[Opening Supplied information section]

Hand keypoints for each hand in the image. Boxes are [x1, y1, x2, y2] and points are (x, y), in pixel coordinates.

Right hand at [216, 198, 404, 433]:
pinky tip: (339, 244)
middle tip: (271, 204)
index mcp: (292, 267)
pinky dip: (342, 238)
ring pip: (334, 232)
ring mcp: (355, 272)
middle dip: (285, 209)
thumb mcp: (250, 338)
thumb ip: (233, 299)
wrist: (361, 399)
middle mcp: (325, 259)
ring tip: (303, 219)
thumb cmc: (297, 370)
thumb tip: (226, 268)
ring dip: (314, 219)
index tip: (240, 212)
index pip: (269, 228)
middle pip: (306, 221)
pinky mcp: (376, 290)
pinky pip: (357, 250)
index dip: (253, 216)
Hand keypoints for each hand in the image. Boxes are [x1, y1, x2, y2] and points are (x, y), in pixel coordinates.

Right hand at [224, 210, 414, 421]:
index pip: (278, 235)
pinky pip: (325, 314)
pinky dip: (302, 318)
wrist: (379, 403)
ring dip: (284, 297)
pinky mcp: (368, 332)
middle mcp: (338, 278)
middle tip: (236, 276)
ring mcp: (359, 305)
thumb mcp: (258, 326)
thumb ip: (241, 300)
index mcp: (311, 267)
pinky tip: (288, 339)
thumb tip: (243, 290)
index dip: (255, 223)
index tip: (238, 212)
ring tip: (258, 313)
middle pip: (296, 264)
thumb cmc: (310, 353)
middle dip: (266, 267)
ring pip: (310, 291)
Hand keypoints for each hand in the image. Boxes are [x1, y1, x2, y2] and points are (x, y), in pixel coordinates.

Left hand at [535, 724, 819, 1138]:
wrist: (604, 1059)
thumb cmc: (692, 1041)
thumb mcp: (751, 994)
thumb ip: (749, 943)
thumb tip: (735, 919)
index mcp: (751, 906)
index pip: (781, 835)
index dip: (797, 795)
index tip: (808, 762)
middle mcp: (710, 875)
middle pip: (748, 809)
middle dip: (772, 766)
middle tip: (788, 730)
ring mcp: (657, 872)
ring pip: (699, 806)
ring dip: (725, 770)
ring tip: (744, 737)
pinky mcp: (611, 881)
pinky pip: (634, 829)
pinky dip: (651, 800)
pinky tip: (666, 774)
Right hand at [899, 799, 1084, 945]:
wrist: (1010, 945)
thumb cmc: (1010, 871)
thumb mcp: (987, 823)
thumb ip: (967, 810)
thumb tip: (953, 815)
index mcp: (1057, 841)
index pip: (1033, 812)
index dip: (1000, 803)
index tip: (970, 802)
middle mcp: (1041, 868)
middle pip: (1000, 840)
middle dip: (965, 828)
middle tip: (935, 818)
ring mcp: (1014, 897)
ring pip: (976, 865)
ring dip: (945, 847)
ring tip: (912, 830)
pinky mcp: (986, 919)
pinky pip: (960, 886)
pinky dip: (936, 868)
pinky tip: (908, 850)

[Closing Supplied information section]

◆ Required work ◆
Return, word for word, the lines of the data above from the line with "ring pip: (334, 232)" through the line with "index tip: (240, 212)", inclusive.

◆ Answer to this problem ◆
ring pip: (334, 232)
ring mcp: (355, 272)
middle dip: (285, 209)
thumb mcp: (250, 338)
thumb ip: (233, 299)
wrist: (361, 399)
middle mcp: (325, 259)
ring tip: (303, 219)
thumb cmc: (297, 370)
thumb tip: (226, 268)
ring dip: (314, 219)
index tip: (240, 212)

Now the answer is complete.